Task item –
Whenever a line below includes the word "shoulder", copy that line.
- - -
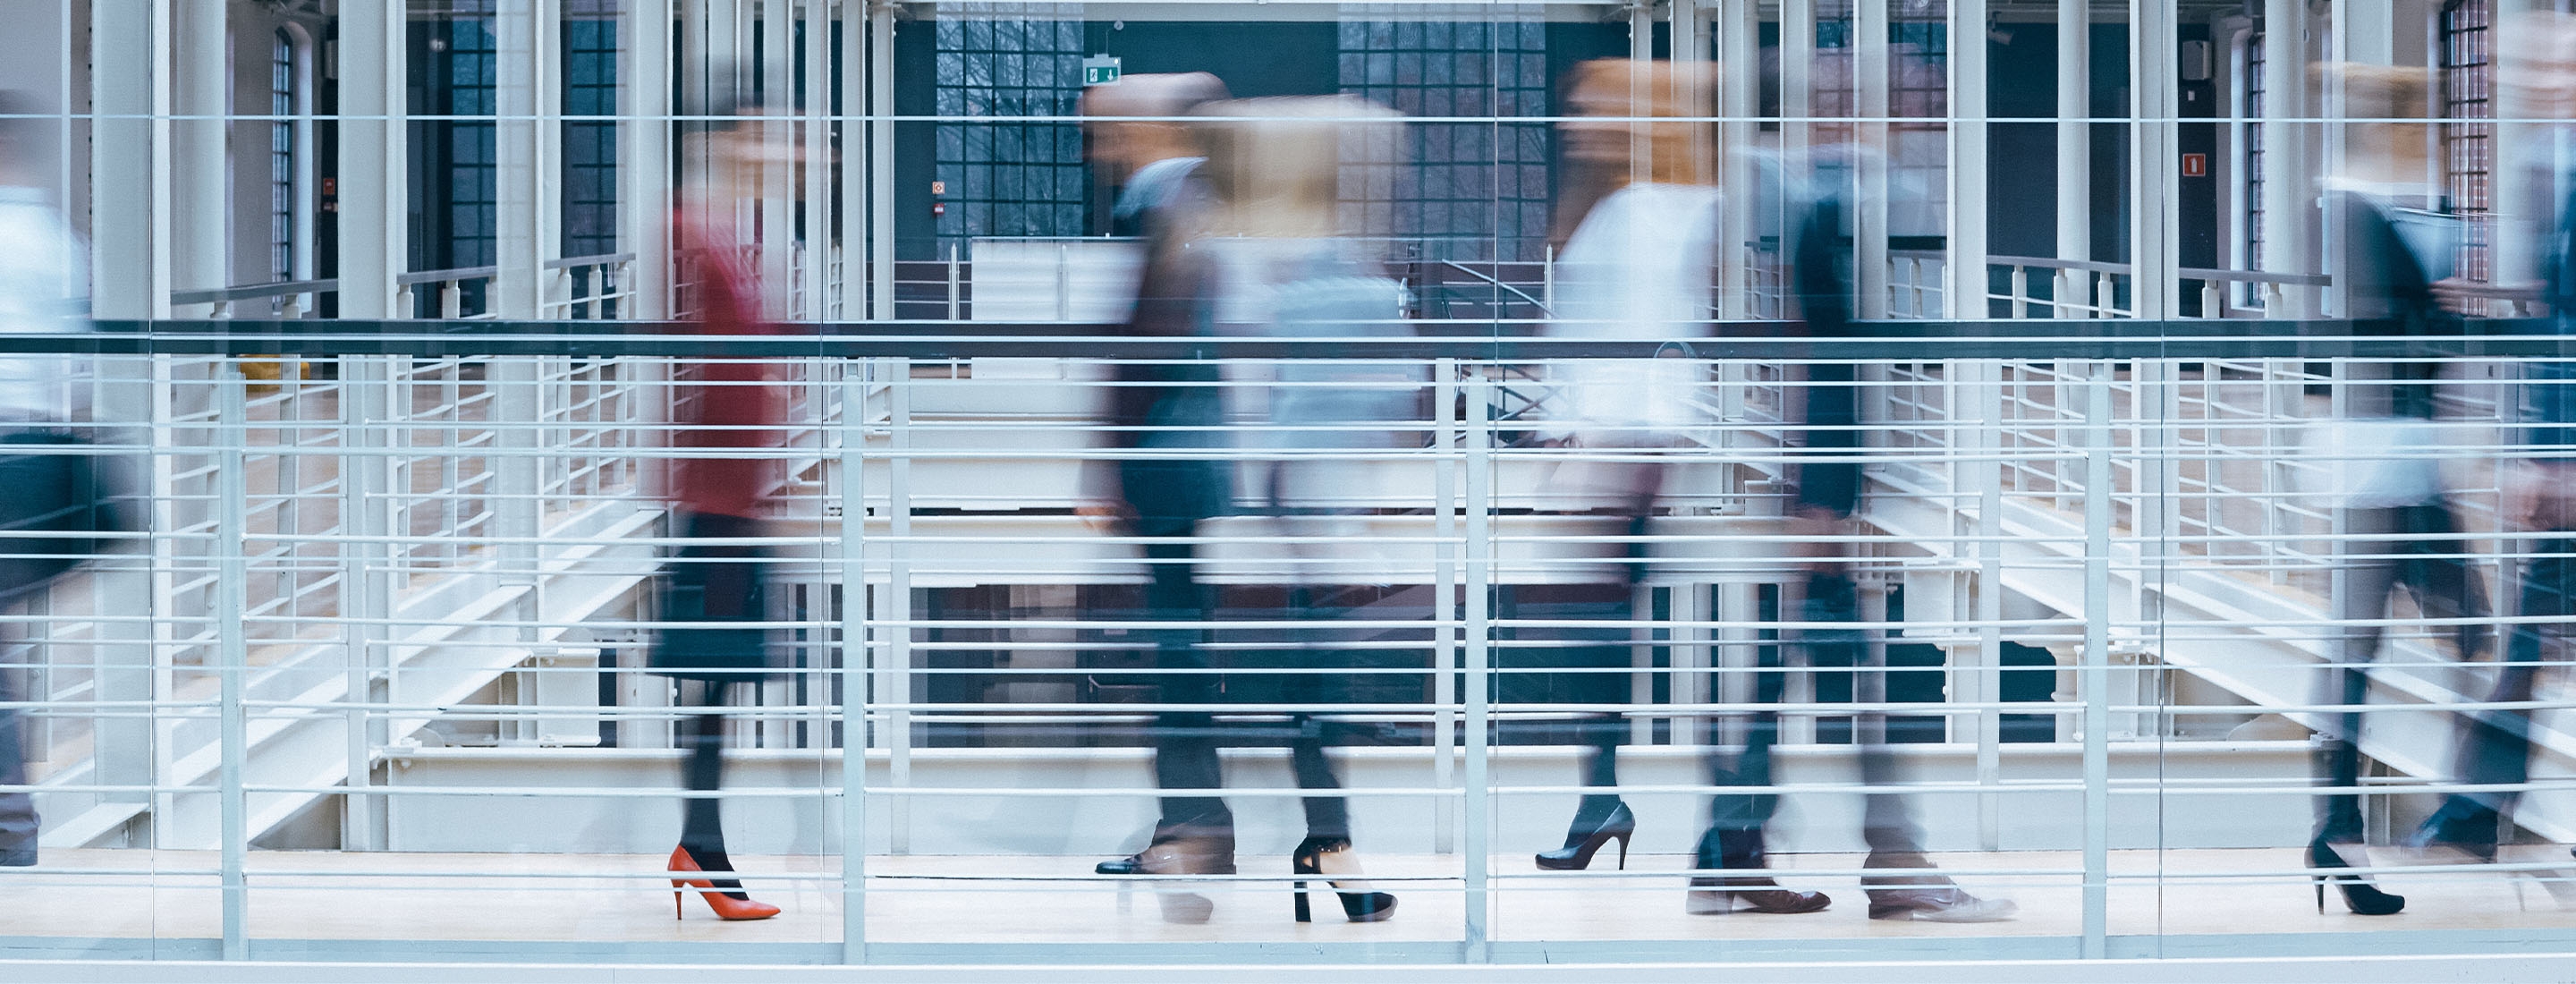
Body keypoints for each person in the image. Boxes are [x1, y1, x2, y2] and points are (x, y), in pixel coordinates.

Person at [1686, 148, 2012, 922]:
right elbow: (1816, 344)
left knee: (1802, 676)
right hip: (1814, 493)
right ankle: (1881, 861)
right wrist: (1823, 506)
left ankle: (1737, 855)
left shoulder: (1812, 192)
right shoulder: (1803, 196)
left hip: (1816, 488)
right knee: (1843, 680)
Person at [1193, 95, 1411, 923]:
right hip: (1283, 505)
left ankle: (1323, 843)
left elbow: (1356, 398)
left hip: (1296, 505)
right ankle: (1319, 845)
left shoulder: (1309, 266)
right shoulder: (1292, 265)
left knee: (1310, 683)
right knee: (1301, 682)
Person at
- - -
Exercise answer –
left shoulder: (1812, 192)
right shoulder: (1803, 196)
left shoulder: (1309, 266)
right shoulder: (1292, 265)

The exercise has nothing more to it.